# Ununterbrochen 60 FPS



## GEChun (14. März 2016)

Gibt es eine Option Außerhalb von Vsync die Games dazu zwingt 60 FPS zu locken?

Bin seid einiger Zeit mit dem Afterburner unterwegs und mir ist aufgefallen, das diverse Games wie z.B. WarThunder oder The Elder Scrolls Online kontinuierlich bei 60 FPS begrenzen ...
Mein Rechner sollte aber generell mehr Leistung haben als das ich bei 60FPS locken müsste... des weiteren fände ich mehr Frames cool, da ich ja auch einen 144Hz Monitor nutze...

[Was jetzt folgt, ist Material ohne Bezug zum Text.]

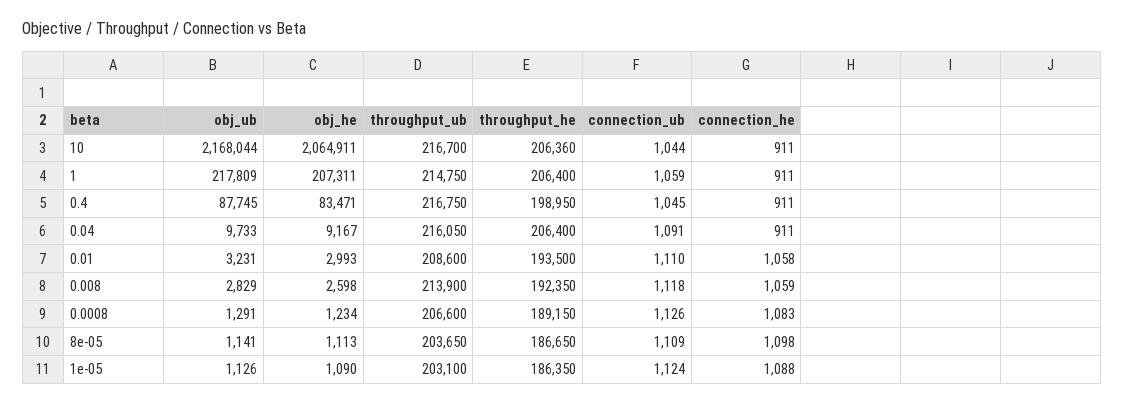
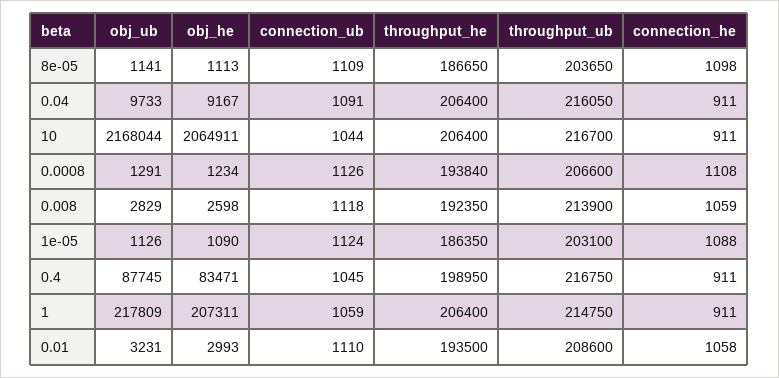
  {
    "obj_ub": {
      "10": 2168044,
      "1": 217809,
      "0.4": 87745,
      "0.04": 9733,
      "0.01": 3231,
      "0.008": 2829,
      "0.0008": 1291,
      "8e-05": 1141,
      "1e-05": 1126
    },
    "obj_he": {
      "10": 2064911,
      "1": 207311,
      "0.4": 83471,
      "0.04": 9167,
      "0.01": 2993,
      "0.008": 2598,
      "0.0008": 1234,
      "8e-05": 1113,
      "1e-05": 1090
    },
    "throughput_ub": {
      "10": 216700,
      "1": 214750,
      "0.4": 216750,
      "0.04": 216050,
      "0.01": 208600,
      "0.008": 213900,
      "0.0008": 206600,
      "8e-05": 203650,
      "1e-05": 203100
    },
    "throughput_he": {
-     "10": 206360,
+     "10": 206400,
      "1": 206400,
      "0.4": 198950,
      "0.04": 206400,
      "0.01": 193500,
      "0.008": 192350,
-     "0.0008": 189150,
+     "0.0008": 193840,
      "8e-05": 186650,
      "1e-05": 186350
    },
    "connection_ub": {
      "10": 1044,
      "1": 1059,
      "0.4": 1045,
      "0.04": 1091,
      "0.01": 1110,
      "0.008": 1118,
      "0.0008": 1126,
      "8e-05": 1109,
      "1e-05": 1124
    },
    "connection_he": {
      "10": 911,
      "1": 911,
      "0.4": 911,
      "0.04": 911,
      "0.01": 1058,
      "0.008": 1059,
-     "0.0008": 1083,
+     "0.0008": 1108,
      "8e-05": 1098,
      "1e-05": 1088
    }
  }

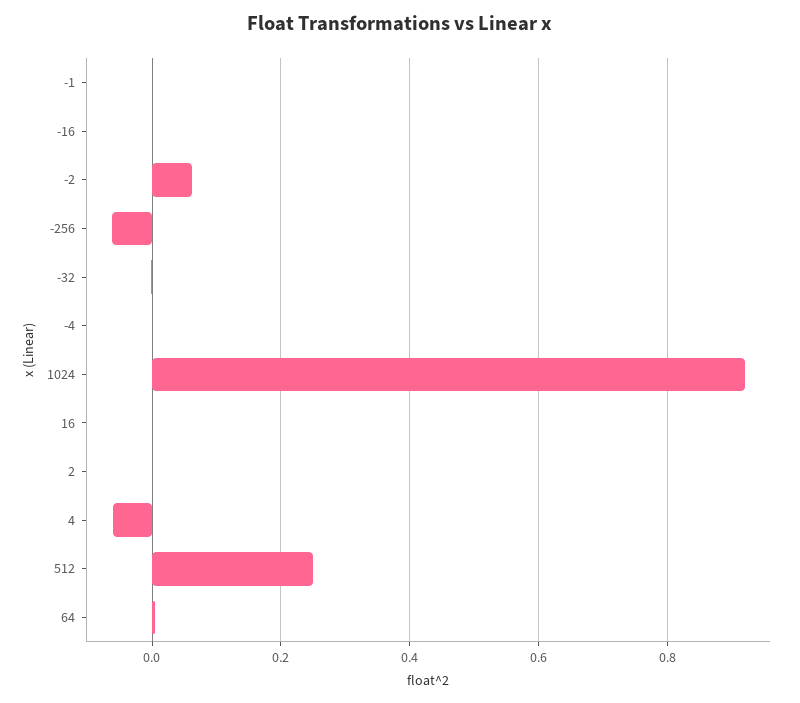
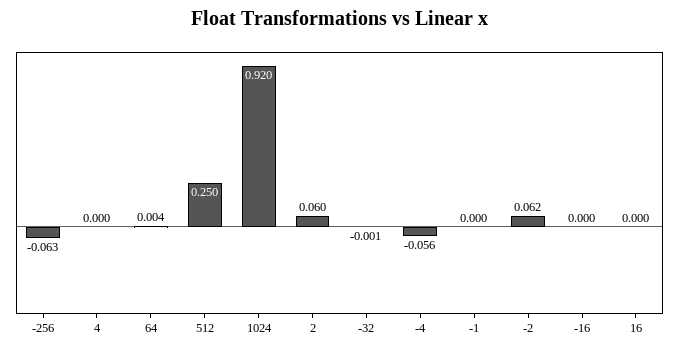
  {
    "-1": 0,
    "-16": 0,
    "-2": 0.062,
    "-256": -0.063,
    "-32": -0.001,
-   "-4": 0,
+   "-4": -0.056,
    "1024": 0.92,
    "16": 0,
-   "2": 0,
+   "2": 0.06,
-   "4": -0.06,
+   "4": 0,
    "512": 0.25,
    "64": 0.004
  }

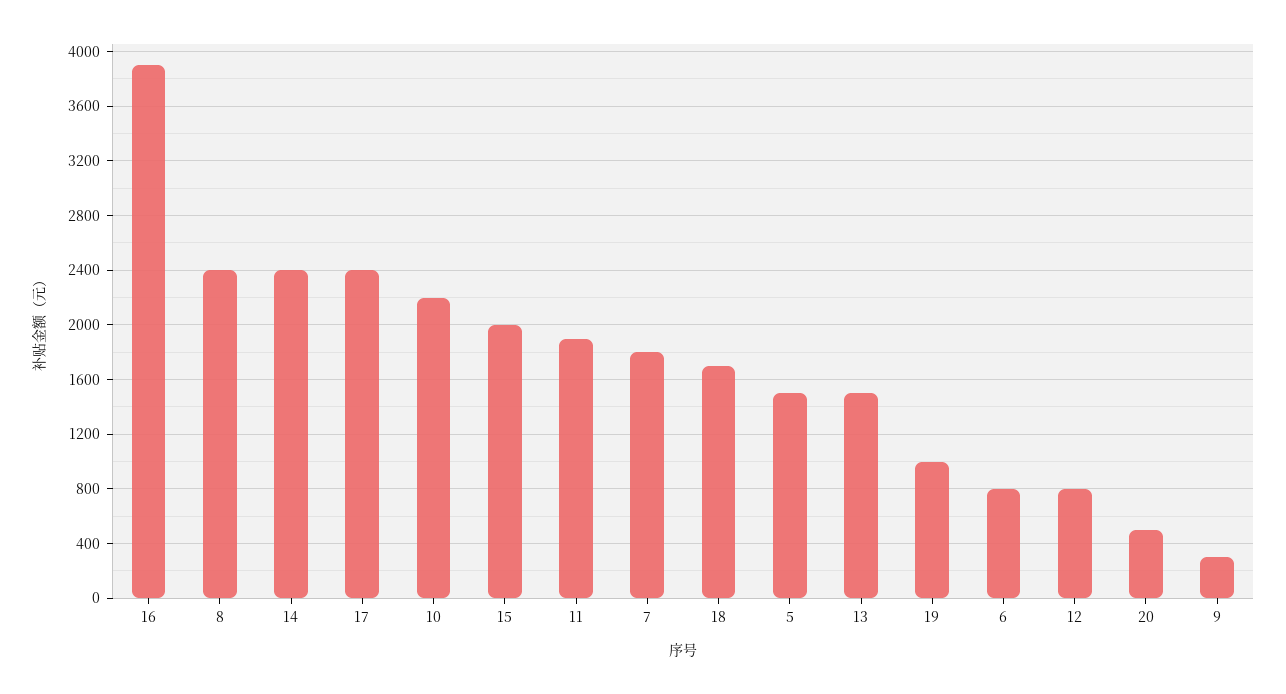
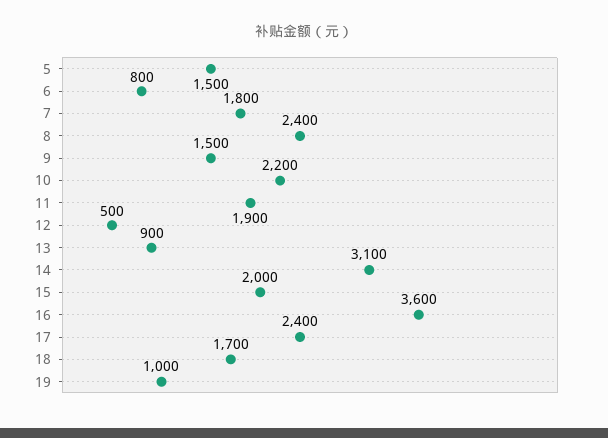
  {
-   "16": 3900,
+   "16": 3600,
    "8": 2400,
-   "14": 2400,
+   "14": 3100,
    "17": 2400,
    "10": 2200,
    "15": 2000,
    "11": 1900,
    "7": 1800,
    "18": 1700,
    "5": 1500,
-   "13": 1500,
+   "13": 900,
    "19": 1000,
    "6": 800,
-   "12": 800,
+   "12": 500,
-   "20": 500,
-   "9": 300
+   "9": 1500
  }

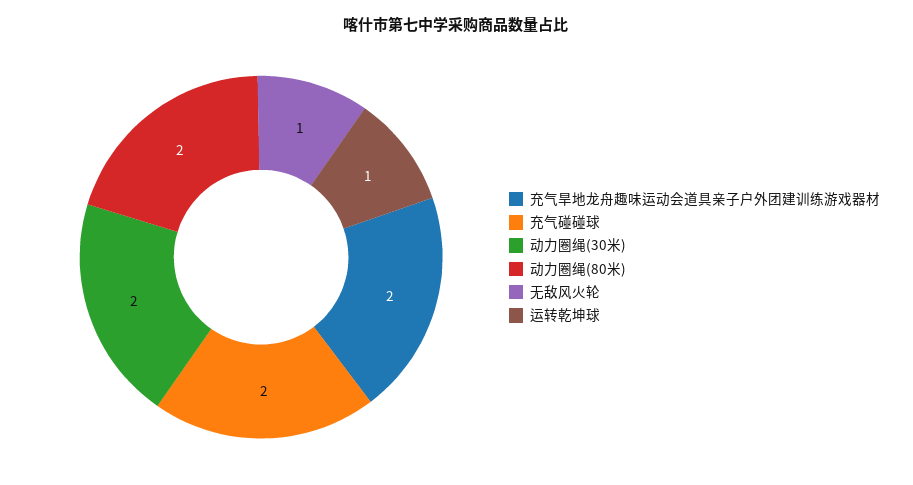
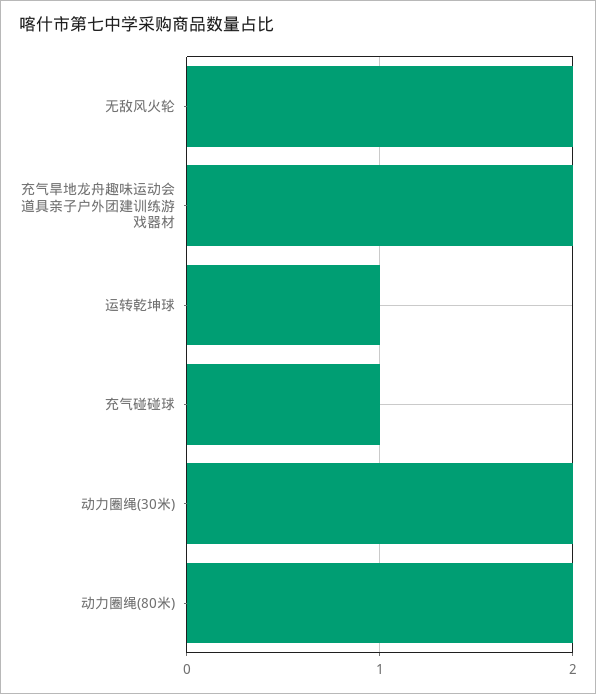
  {
    "充气旱地龙舟趣味运动会道具亲子户外团建训练游戏器材": 2,
-   "充气碰碰球": 2,
+   "充气碰碰球": 1,
    "动力圈绳(30米)": 2,
    "动力圈绳(80米)": 2,
-   "无敌风火轮": 1,
+   "无敌风火轮": 2,
    "运转乾坤球": 1
  }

Ist das ganze vielleicht in einer .Txt Datei gespeichert? 
Wie gesagt an Vsync liegt es nicht, das ist bei mir wegen GSync eh ausgeschaltet!


----------



## cozma (14. März 2016)

Hast Du auch mit dem Afterburner den RivaTunerStatisticsServer installiert?
Wenn ja schau da mal unter Framerate Limit nach ob der auf 60 steht, wenn ja
kannst du mit 0 das Framelimit aufheben oder ein individuelles Framelimit festlegen.
Außerdem gibt es auch glaub ich  nochmal eine Framelimit Einstellung im Nvidia Controlpanel.
Oder aber dein SLI Verbund macht in Verbindung mit G-Sync zicken.


----------



## Porsche2000 (14. März 2016)

V-Sync lockt nur 60 FPS, wenn du ohne mehr hättest.


----------



## GEChun (14. März 2016)

cozma schrieb:


> Hast Du auch mit dem Afterburner den RivaTunerStatisticsServer installiert?
> Wenn ja schau da mal unter Framerate Limit nach ob der auf 60 steht, wenn ja
> kannst du mit 0 das Framelimit aufheben oder ein individuelles Framelimit festlegen.
> Außerdem gibt es auch glaub ich  nochmal eine Framelimit Einstellung im Nvidia Controlpanel.
> Oder aber dein SLI Verbund macht in Verbindung mit G-Sync zicken.



Unglaublich hab die Option die ganze Zeit gekonnt ignoriert! XD
Ja, wunderbar danke!

WarThunder läuft jetzt z.B. konstant mit 144FPS!


----------